- **What the task requires**: Output all of the material exactly; leave out no line.
• • • • •
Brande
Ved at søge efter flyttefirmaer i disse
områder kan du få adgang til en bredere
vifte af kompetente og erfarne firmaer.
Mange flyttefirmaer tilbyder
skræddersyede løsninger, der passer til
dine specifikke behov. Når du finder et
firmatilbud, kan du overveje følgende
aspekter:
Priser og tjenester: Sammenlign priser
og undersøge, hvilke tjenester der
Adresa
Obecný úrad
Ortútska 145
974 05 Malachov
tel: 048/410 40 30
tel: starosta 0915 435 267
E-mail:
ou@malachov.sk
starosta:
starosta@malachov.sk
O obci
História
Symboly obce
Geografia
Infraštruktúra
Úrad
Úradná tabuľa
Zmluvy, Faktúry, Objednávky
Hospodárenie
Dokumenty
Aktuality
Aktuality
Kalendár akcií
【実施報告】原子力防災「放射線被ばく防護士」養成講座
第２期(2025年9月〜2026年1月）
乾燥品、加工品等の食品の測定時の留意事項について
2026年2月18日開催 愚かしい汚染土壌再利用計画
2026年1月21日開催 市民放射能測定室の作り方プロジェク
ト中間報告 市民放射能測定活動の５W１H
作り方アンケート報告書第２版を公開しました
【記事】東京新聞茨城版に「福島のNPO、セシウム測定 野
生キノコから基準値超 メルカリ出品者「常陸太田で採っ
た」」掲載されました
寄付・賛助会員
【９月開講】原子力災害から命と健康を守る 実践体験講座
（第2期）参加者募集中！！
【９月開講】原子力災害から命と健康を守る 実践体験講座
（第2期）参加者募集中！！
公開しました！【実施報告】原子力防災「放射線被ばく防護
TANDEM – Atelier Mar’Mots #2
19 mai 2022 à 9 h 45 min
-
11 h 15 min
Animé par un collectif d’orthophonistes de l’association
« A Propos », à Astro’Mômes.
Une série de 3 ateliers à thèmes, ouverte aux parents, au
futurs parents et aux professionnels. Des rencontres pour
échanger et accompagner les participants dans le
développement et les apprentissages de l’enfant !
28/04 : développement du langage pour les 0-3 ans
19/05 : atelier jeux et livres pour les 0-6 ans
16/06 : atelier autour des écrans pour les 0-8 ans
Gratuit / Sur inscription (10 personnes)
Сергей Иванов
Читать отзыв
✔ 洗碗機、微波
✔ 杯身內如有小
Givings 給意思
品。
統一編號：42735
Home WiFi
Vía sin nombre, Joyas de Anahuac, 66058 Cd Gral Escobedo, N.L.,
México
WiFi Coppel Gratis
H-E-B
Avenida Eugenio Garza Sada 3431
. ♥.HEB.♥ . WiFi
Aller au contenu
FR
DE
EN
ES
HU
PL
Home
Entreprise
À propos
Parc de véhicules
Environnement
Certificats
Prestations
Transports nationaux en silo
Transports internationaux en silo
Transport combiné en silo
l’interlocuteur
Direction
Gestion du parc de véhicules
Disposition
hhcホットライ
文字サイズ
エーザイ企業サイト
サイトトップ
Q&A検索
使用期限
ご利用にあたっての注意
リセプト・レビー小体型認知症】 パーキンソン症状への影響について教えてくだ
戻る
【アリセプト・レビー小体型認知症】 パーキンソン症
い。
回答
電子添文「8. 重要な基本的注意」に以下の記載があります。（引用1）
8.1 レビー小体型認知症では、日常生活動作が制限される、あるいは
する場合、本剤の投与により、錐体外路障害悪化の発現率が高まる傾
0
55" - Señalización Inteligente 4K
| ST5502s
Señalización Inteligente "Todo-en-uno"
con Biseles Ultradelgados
• • • • •
- **Answer section**:
Brande
Ved at søge efter flyttefirmaer i disse
områder kan du få adgang til en bredere
vifte af kompetente og erfarne firmaer.
Mange flyttefirmaer tilbyder
skræddersyede løsninger, der passer til
dine specifikke behov. Når du finder et
firmatilbud, kan du overveje følgende
aspekter:
Priser og tjenester: Sammenlign priser
og undersøge, hvilke tjenester der
Adresa
Obecný úrad
Ortútska 145
974 05 Malachov
tel: 048/410 40 30
tel: starosta 0915 435 267
E-mail:
ou@malachov.sk
starosta:
starosta@malachov.sk
O obci
História
Symboly obce
Geografia
Infraštruktúra
Úrad
Úradná tabuľa
Zmluvy, Faktúry, Objednávky
Hospodárenie
Dokumenty
Aktuality
Aktuality
Kalendár akcií
【実施報告】原子力防災「放射線被ばく防護士」養成講座
第２期(2025年9月〜2026年1月）
乾燥品、加工品等の食品の測定時の留意事項について
2026年2月18日開催 愚かしい汚染土壌再利用計画
2026年1月21日開催 市民放射能測定室の作り方プロジェク
ト中間報告 市民放射能測定活動の５W１H
作り方アンケート報告書第２版を公開しました
【記事】東京新聞茨城版に「福島のNPO、セシウム測定 野
生キノコから基準値超 メルカリ出品者「常陸太田で採っ
た」」掲載されました
寄付・賛助会員
【９月開講】原子力災害から命と健康を守る 実践体験講座
（第2期）参加者募集中！！
【９月開講】原子力災害から命と健康を守る 実践体験講座
（第2期）参加者募集中！！
公開しました！【実施報告】原子力防災「放射線被ばく防護
TANDEM – Atelier Mar’Mots #2
19 mai 2022 à 9 h 45 min
-
11 h 15 min
Animé par un collectif d’orthophonistes de l’association
« A Propos », à Astro’Mômes.
Une série de 3 ateliers à thèmes, ouverte aux parents, au
futurs parents et aux professionnels. Des rencontres pour
échanger et accompagner les participants dans le
développement et les apprentissages de l’enfant !
28/04 : développement du langage pour les 0-3 ans
19/05 : atelier jeux et livres pour les 0-6 ans
16/06 : atelier autour des écrans pour les 0-8 ans
Gratuit / Sur inscription (10 personnes)
Сергей Иванов
Читать отзыв
✔ 洗碗機、微波
✔ 杯身內如有小
Givings 給意思
品。
統一編號：42735
Home WiFi
Vía sin nombre, Joyas de Anahuac, 66058 Cd Gral Escobedo, N.L.,
México
WiFi Coppel Gratis
H-E-B
Avenida Eugenio Garza Sada 3431
. ♥.HEB.♥ . WiFi
Aller au contenu
FR
DE
EN
ES
HU
PL
Home
Entreprise
À propos
Parc de véhicules
Environnement
Certificats
Prestations
Transports nationaux en silo
Transports internationaux en silo
Transport combiné en silo
l’interlocuteur
Direction
Gestion du parc de véhicules
Disposition
hhcホットライ
文字サイズ
エーザイ企業サイト
サイトトップ
Q&A検索
使用期限
ご利用にあたっての注意
リセプト・レビー小体型認知症】 パーキンソン症状への影響について教えてくだ
戻る
【アリセプト・レビー小体型認知症】 パーキンソン症
い。
回答
電子添文「8. 重要な基本的注意」に以下の記載があります。（引用1）
8.1 レビー小体型認知症では、日常生活動作が制限される、あるいは
する場合、本剤の投与により、錐体外路障害悪化の発現率が高まる傾
0
55" - Señalización Inteligente 4K
| ST5502s
Señalización Inteligente "Todo-en-uno"
con Biseles Ultradelgados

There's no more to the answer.